● 本文抜粋

☆ ☆ ☆ ☆ ☆

サッカー元日本代表・前園真聖インタビュー「生涯現役アスリート」

辛仁夏

ランニングを続けるコツ

ホノルルマラソンに3年連続でトライした前園氏。今年の夏は、オフロード版トライアスロン「XTERRA」にチャレンジ。写真はホノルルマラソン出場時のもの 【写真提供/サニーサイドアップ】

――引退後の生活ではさまざまなことにチャレンジしている前園さんですが、オフロード版トライアスロン「2009 XTERRA(エクステラ)ジャパン丸沼大会」にも挑戦するようですね。

 そうですね。トライアスロンに取り組んでいる流れで、大会出場を決めました。基本的にはトライアスロンと一緒ですが、バイク(自転車)がロード用ではなくマウンテンバイクに変わるんです。道なき道を行ったり、バイクを担いで山を登ったりします。普段、人が入れない山や川という保護地域でやるので景色がいいです。
 この間、そのトレーニングで相模湖に行ってきましたが、そのまま転がってしまいそうな山の斜面を走るので、けがは付き物という印象でしたね。

――大丈夫ですか?

 ちょっと分からないですね(笑)。そのときのトレーニングでは、思い切り擦りむいてきました。ヘルメットはしていますが、あとは普通の格好でやりますし。技術的なことはまだ教えてもらっていません。自分でとりあえずやってみてからですね。
 トライアスロンもXTERRAも、ホノルルマラソン挑戦をきっかけに始めたランニングからつながっています。引退してからもサッカーはやっていますが、サッカー以外でも体を常に動かしていないと自分のライフスタイルのリズムが狂ってきますね。

☆ ☆ ☆ ☆ ☆

● 記録一覧

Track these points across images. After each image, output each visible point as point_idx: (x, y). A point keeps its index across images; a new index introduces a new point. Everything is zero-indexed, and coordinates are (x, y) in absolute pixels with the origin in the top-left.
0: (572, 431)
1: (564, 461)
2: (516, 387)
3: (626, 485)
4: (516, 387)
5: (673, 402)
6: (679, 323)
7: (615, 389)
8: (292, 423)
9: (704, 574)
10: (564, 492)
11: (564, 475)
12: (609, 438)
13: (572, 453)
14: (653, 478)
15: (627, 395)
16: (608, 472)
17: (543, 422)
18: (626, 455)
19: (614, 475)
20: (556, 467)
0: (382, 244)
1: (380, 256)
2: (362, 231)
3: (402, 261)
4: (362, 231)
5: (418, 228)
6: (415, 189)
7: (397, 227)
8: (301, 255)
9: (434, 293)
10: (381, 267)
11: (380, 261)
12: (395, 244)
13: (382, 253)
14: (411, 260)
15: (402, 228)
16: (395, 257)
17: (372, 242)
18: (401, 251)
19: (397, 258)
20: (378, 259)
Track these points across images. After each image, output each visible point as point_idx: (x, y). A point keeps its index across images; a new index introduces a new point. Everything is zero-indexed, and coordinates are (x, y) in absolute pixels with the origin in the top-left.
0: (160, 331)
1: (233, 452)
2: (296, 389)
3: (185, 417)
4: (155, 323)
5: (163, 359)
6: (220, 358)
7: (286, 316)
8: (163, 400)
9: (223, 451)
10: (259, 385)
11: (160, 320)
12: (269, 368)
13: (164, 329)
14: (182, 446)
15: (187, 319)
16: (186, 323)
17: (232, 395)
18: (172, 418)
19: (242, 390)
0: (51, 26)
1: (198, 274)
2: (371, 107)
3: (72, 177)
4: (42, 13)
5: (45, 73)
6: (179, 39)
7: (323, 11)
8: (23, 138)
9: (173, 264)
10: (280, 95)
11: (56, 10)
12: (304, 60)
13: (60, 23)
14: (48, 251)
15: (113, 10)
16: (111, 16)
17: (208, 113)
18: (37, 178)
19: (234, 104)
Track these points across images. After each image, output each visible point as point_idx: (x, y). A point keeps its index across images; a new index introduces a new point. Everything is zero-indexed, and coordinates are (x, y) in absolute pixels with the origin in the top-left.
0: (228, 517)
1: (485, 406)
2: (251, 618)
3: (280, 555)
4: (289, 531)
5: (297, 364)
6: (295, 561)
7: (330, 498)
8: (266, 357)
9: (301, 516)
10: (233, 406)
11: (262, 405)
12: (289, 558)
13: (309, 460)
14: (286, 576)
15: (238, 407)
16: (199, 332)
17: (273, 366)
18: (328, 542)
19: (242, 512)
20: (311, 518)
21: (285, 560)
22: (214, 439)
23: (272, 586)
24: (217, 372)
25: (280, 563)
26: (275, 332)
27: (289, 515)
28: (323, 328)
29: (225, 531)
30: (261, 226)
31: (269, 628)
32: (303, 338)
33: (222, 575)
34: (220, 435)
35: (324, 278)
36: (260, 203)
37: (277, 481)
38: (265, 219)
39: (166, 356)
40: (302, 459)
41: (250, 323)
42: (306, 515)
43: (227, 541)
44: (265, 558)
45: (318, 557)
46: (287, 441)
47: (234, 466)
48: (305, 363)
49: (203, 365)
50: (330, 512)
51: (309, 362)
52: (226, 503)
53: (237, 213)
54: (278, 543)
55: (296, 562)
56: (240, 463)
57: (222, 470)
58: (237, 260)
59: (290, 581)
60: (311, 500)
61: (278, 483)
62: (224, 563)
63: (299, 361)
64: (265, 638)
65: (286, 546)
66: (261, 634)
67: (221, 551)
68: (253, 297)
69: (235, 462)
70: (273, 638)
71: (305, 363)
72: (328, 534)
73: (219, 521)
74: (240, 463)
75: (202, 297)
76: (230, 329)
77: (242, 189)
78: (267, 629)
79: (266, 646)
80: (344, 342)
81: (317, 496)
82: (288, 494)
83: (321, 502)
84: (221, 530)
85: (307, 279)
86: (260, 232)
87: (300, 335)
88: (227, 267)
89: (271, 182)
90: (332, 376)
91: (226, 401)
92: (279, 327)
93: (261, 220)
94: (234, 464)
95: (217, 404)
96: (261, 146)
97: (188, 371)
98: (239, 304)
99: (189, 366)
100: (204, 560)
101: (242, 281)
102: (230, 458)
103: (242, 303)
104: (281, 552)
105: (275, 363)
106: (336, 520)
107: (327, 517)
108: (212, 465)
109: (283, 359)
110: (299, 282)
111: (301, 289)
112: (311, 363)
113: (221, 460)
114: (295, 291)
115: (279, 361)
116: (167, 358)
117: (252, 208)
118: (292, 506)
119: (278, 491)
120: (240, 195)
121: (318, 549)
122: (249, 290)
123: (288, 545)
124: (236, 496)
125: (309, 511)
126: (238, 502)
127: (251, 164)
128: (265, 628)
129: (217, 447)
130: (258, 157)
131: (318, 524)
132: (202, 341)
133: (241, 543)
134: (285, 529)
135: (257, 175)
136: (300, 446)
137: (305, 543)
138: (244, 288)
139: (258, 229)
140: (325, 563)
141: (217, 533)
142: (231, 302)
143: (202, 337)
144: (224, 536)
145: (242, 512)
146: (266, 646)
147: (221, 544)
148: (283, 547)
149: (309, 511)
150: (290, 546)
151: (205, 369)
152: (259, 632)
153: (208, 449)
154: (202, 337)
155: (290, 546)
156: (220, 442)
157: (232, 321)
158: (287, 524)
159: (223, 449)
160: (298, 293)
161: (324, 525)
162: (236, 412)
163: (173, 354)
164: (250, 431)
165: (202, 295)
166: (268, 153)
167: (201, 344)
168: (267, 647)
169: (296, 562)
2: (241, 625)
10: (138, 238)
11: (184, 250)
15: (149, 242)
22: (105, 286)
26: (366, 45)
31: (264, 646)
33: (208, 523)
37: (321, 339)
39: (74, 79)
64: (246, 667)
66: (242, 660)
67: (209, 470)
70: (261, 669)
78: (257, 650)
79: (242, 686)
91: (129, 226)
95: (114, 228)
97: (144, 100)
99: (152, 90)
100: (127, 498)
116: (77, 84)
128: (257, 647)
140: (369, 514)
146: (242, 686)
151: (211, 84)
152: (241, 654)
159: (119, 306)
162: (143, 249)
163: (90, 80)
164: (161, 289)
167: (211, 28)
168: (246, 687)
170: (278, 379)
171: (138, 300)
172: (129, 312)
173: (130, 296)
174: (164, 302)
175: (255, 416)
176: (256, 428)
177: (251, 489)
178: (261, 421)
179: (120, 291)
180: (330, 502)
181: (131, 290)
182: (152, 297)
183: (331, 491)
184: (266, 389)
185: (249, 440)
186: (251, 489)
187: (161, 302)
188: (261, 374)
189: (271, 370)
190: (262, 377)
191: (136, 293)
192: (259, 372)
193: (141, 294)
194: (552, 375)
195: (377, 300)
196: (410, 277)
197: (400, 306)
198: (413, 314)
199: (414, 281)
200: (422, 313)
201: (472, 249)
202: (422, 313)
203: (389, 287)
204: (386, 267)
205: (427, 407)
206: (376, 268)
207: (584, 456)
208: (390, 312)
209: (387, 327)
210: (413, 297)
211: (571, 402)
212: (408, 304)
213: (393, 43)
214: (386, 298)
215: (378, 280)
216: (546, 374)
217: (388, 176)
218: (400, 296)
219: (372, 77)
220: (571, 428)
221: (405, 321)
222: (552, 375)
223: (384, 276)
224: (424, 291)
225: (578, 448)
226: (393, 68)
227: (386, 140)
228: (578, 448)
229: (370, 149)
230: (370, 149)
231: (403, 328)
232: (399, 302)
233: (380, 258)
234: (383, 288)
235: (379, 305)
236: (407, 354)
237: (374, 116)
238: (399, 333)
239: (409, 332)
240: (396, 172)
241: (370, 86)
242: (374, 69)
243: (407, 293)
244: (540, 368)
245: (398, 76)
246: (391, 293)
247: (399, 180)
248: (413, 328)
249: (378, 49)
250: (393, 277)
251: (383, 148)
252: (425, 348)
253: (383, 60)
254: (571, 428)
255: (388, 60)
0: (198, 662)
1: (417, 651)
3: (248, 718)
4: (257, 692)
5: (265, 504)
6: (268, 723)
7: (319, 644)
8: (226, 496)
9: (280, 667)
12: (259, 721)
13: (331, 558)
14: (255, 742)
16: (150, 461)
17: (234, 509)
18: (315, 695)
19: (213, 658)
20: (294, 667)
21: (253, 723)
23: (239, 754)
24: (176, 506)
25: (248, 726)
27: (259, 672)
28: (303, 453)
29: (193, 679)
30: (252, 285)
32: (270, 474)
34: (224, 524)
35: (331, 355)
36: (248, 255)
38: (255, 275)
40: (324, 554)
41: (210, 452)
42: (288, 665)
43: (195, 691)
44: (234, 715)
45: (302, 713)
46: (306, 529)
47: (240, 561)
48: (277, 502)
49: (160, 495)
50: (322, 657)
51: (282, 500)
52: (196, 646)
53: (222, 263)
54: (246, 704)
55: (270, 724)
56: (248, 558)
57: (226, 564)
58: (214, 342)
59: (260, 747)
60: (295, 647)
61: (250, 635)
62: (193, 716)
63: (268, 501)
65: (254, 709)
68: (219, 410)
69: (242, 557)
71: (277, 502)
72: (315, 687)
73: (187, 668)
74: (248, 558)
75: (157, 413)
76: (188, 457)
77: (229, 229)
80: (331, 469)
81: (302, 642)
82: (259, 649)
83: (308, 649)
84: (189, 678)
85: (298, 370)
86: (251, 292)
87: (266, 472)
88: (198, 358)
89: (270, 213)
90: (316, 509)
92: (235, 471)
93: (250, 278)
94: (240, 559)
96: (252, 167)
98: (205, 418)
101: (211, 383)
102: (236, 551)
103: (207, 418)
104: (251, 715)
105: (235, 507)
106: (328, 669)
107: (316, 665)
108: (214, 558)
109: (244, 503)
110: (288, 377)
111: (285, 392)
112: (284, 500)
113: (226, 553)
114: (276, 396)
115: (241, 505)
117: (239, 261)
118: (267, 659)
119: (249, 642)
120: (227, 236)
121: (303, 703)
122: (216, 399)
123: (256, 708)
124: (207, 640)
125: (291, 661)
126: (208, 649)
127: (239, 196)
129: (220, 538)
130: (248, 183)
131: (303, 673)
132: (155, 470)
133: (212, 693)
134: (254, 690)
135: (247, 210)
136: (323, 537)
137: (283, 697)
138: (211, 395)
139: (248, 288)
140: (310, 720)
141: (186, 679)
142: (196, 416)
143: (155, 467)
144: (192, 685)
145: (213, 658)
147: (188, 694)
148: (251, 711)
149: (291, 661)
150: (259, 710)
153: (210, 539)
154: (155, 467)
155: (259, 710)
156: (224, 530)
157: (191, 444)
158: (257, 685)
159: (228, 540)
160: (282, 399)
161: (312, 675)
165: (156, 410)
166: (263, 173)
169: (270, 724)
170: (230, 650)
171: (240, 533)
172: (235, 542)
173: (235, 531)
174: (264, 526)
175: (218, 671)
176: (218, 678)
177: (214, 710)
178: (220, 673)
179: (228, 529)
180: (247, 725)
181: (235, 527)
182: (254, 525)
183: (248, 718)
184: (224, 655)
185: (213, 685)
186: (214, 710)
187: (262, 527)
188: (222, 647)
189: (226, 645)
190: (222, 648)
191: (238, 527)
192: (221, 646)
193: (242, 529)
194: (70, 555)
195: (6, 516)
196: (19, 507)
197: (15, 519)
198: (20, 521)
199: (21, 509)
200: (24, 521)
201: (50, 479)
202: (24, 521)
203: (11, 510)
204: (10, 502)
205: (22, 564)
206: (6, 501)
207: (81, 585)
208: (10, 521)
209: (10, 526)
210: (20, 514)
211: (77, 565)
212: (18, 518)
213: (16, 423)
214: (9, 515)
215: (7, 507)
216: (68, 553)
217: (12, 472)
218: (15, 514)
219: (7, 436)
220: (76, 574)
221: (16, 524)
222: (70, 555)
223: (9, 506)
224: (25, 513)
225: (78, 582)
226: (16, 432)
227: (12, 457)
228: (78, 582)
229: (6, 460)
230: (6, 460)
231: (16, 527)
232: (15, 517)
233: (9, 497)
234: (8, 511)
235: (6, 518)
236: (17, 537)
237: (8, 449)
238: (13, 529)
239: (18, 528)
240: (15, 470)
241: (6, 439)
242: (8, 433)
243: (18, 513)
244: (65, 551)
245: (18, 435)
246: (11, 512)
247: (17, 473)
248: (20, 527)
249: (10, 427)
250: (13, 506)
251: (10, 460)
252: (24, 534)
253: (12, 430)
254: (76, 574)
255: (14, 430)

☆ ☆ ☆ ☆ ☆

● 課題の指示
本文抜粋を「ホノルルマラソンに3年連続で」を含む箇所から書き始め、「は付き物という印象でしたね。」で書き終えてください。その際、「相模湖」を「芦ノ湖」に置き換えること。 これらの記録は、本文抜粋とは別の出典から取られたものです。

● 正しい答え
ホノルルマラソンに3年連続でトライした前園氏。今年の夏は、オフロード版トライアスロン「XTERRA」にチャレンジ。写真はホノルルマラソン出場時のもの 【写真提供/サニーサイドアップ】

――引退後の生活ではさまざまなことにチャレンジしている前園さんですが、オフロード版トライアスロン「2009 XTERRA(エクステラ)ジャパン丸沼大会」にも挑戦するようですね。

 そうですね。トライアスロンに取り組んでいる流れで、大会出場を決めました。基本的にはトライアスロンと一緒ですが、バイク(自転車)がロード用ではなくマウンテンバイクに変わるんです。道なき道を行ったり、バイクを担いで山を登ったりします。普段、人が入れない山や川という保護地域でやるので景色がいいです。
 この間、そのトレーニングで芦ノ湖に行ってきましたが、そのまま転がってしまいそうな山の斜面を走るので、けがは付き物という印象でしたね。